■ TASK DIRECTIONS: Images aside, the whole listing should be written out word for word.
§
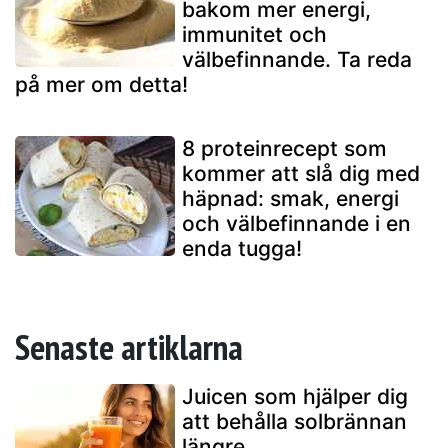
bakom mer energi,
immunitet och
välbefinnande. Ta reda
på mer om detta!
8 proteinrecept som
kommer att slå dig med
häpnad: smak, energi
och välbefinnande i en
enda tugga!
Senaste artiklarna
Juicen som hjälper dig
att behålla solbrännan
längre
§
■ EXERCISE RESPONSE:
bakom mer energi,
immunitet och
välbefinnande. Ta reda
på mer om detta!
8 proteinrecept som
kommer att slå dig med
häpnad: smak, energi
och välbefinnande i en
enda tugga!
Senaste artiklarna
Juicen som hjälper dig
att behålla solbrännan
längre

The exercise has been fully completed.